(Selected extract begins)
Counterpoint

Hal Andrews | November 17, 2021

Building While Flying: Lessons from a 5x Healthcare Startup CEO

This conversation originally aired on Building While Flying, a podcast from the Sasha Group. 

[4 MIN READ | 32 MIN LISTEN] 

Trilliant Health’s President and CEO, Hal Andrews, spoke with Mickey Cloud on the Building While Flying podcast about his career path as a lawyer turned entrepreneurial healthcare executive. He touches on the importance of hospitals as community anchors, some challenges he faced on being a CEO, and more. 

You can listen to the full conversation (32 minutes) directly below or scroll down for a brief overview. 

 Building While Flying 

Note: The Q&As below are paraphrased from the conversation. 

Q: How does Trilliant Health work with hospital systems and healthcare providers? 

Hal: We work with health systems in a couple of ways. One – we refer to it as market analytics – where we give our customers an idea of what's happening outside the four walls of their facilities. Everybody knows what's happening inside their hospital. But historically, hospitals didn't understand what was happening outside those four walls. As healthcare is delivered in more outpatient ambulatory primary care physician-based settings, they have less visibility; therefore, they have less understanding of real market share trends.  

The second thing we do is work with health systems on predictive analytics. As Peter Drucker once said that a hospital is the most complicated organism in the world because it has high labor costs, high capital cost, and a high regulatory burden. Our customers are making capital allocation decisions for buildings that should have a 10 or 20 or 50 or even 100-year useful life. Trying to predict what's going to happen in the market 10-50 years from now is important to make sure that you allocate your capital prudently. 

Quote Cards_Building While Flying Post
Q: What opportunities and challenges did COVID pose for Trilliant as a company over the past 18 months? 

Hal: The biggest challenge for us is that our customers are primarily health systems. Those health systems were under extraordinary and unprecedented pressure. They had to deal with the fact that they were simultaneously the most important provider in the community, and yet they were putting in place protocols to mitigate against the pandemic. They had to be there for folks as they were fighting an unknown virus while everyone figured out what was going on.
(Selected extract ends)
__Task item 1__: According to the podcast recap, why have hospitals come to have less understanding of real market share trends? Answer in one to three sentences.
__Task item 2__: Can you pick up the podcast recap after its final sentence and continue it?
You won't need the entries that come next.
(Input data begins)
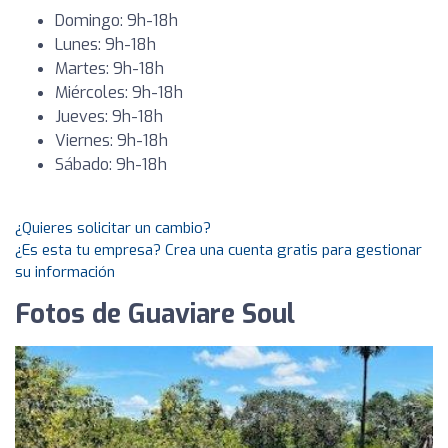
Domingo: 9h-18h
Lunes: 9h-18h
Martes: 9h-18h
Miércoles: 9h-18h
Jueves: 9h-18h
Viernes: 9h-18h
Sábado: 9h-18h
¿Quieres solicitar un cambio?
¿Es esta tu empresa? Crea una cuenta gratis para gestionar
su información
Fotos de Guaviare Soul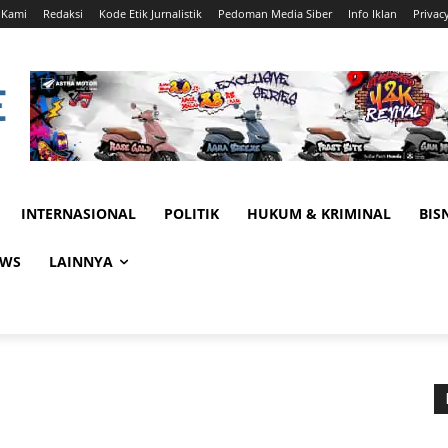
 Kami
Redaksi
Kode Etik Jurnalistik
Pedoman Media Siber
Info Iklan
Privac
INTERNASIONAL
POLITIK
HUKUM & KRIMINAL
BIS
EWS
LAINNYA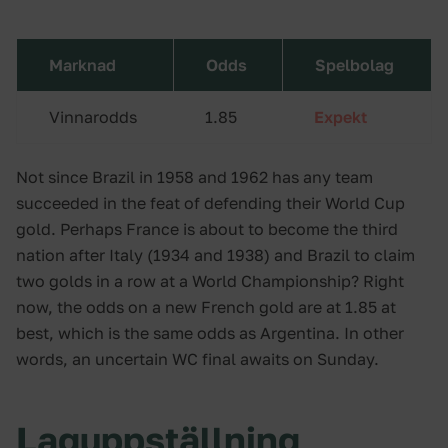
Marknad
Odds
Spelbolag
Vinnarodds
1.85
Expekt
Not since Brazil in 1958 and 1962 has any team
succeeded in the feat of defending their World Cup
gold.
Perhaps France is about to become the third
nation after Italy (1934 and 1938) and Brazil to claim
two golds in a row at a World Championship?
Right
now, the odds on a new French gold are at 1.85 at
best, which is the same odds as Argentina.
In other
words, an uncertain WC final awaits on Sunday.
Laguppställning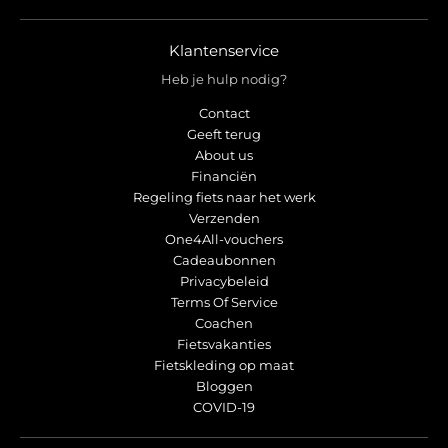
r
r
o
o
p
p
Klantenservice
d
d
Heb je hulp nodig?
o
o
w
w
Contact
n
n
Geeft terug
_
_
About us
l
l
Financiën
Regeling fiets naar het werk
a
a
Verzenden
b
b
One4All-vouchers
e
e
Cadeaubonnen
l
l
Privacybeleid
Terms Of Service
Coachen
Fietsvakanties
Fietskleding op maat
Bloggen
COVID-19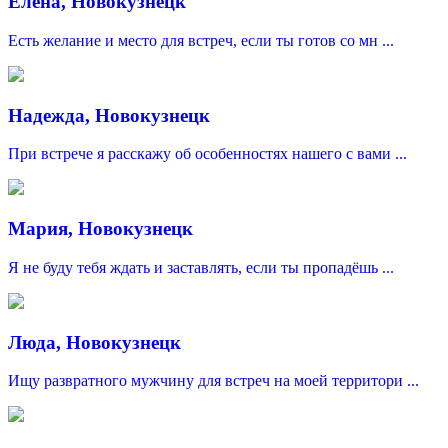
Елена, Новокузнецк
Есть желание и место для встреч, если ты готов со мн ...
Надежда, Новокузнецк
При встрече я расскажу об особенностях нашего с вами ...
Мария, Новокузнецк
Я не буду тебя ждать и заставлять, если ты пропадёшь ...
Люда, Новокузнецк
Ищу развратного мужчину для встреч на моей территори ...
(Input data ends)
__Task result 1__: Healthcare is increasingly delivered outside the four walls of their facilities, in outpatient, ambulatory, and primary care physician-based settings. That leaves hospitals with less visibility into what is happening in the market, so they have less understanding of real market share trends.

__Task result 2__:
The problem for the communities they serve is that based upon regulation the federal government asked people to stop doing outpatient surgeries. The result of that is delays in care. Delays in care always lead to one of two things: either that care is foregone permanently or the condition is worse by the time somebody comes back. Our clients are managing through both of those things simultaneously this year. 

Q: What is a priority should when you're thinking about turning a business around? 

Hal: The first thing that I do and have been doing for a decade, is implement what's called the daily update. I learned this from one of my mentors and his version was, progress updates, takeaways from the day, and gratitude. I've taken those three things and added an excerpt from The Daily Drucker because I find that Dr. Drucker seems to have the most wisdom of any business writer out there. Every day, I do all four of those things and share it with every employee. Providing full transparency in what I have done that day and where the company stands through my lens.  

Q: Do you have a mission statement, values, or purpose and how does it help guide your organization?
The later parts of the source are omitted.